◆ Activity
For the entries that follow, restate word for word the line containing "records associated with the", the line containing "Remember, even the", and every line that lies between them.

◆ Available data

═══

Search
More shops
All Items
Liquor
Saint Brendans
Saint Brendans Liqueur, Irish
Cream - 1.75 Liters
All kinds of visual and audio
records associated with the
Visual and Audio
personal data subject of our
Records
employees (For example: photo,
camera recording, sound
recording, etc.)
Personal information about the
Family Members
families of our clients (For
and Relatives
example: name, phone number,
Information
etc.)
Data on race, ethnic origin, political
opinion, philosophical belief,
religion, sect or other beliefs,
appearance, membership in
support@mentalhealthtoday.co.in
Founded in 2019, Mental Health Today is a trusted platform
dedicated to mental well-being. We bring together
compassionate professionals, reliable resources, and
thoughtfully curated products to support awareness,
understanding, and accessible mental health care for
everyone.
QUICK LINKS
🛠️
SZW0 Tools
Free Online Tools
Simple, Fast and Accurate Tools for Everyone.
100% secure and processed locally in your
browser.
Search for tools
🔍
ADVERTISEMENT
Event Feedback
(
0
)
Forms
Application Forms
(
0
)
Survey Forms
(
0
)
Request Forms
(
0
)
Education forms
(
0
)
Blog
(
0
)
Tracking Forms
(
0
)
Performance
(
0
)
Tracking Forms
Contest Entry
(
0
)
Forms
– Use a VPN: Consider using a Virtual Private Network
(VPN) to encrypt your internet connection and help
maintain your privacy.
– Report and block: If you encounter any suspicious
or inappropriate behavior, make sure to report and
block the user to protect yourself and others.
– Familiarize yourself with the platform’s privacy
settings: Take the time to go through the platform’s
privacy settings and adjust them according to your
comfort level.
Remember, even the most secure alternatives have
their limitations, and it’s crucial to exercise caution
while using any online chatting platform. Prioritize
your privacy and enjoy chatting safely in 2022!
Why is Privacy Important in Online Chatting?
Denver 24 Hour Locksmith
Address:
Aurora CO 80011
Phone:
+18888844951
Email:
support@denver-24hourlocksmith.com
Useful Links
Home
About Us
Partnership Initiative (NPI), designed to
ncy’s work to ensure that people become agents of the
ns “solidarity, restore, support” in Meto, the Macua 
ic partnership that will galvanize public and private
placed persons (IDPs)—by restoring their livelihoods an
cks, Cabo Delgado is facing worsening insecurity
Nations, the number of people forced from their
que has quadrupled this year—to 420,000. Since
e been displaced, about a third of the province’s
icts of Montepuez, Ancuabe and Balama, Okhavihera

═══

◆ Answer below
records associated with the
Visual and Audio
personal data subject of our
Records
employees (For example: photo,
camera recording, sound
recording, etc.)
Personal information about the
Family Members
families of our clients (For
and Relatives
example: name, phone number,
Information
etc.)
Data on race, ethnic origin, political
opinion, philosophical belief,
religion, sect or other beliefs,
appearance, membership in
support@mentalhealthtoday.co.in
Founded in 2019, Mental Health Today is a trusted platform
dedicated to mental well-being. We bring together
compassionate professionals, reliable resources, and
thoughtfully curated products to support awareness,
understanding, and accessible mental health care for
everyone.
QUICK LINKS
🛠️
SZW0 Tools
Free Online Tools
Simple, Fast and Accurate Tools for Everyone.
100% secure and processed locally in your
browser.
Search for tools
🔍
ADVERTISEMENT
Event Feedback
(
0
)
Forms
Application Forms
(
0
)
Survey Forms
(
0
)
Request Forms
(
0
)
Education forms
(
0
)
Blog
(
0
)
Tracking Forms
(
0
)
Performance
(
0
)
Tracking Forms
Contest Entry
(
0
)
Forms
– Use a VPN: Consider using a Virtual Private Network
(VPN) to encrypt your internet connection and help
maintain your privacy.
– Report and block: If you encounter any suspicious
or inappropriate behavior, make sure to report and
block the user to protect yourself and others.
– Familiarize yourself with the platform’s privacy
settings: Take the time to go through the platform’s
privacy settings and adjust them according to your
comfort level.
Remember, even the most secure alternatives have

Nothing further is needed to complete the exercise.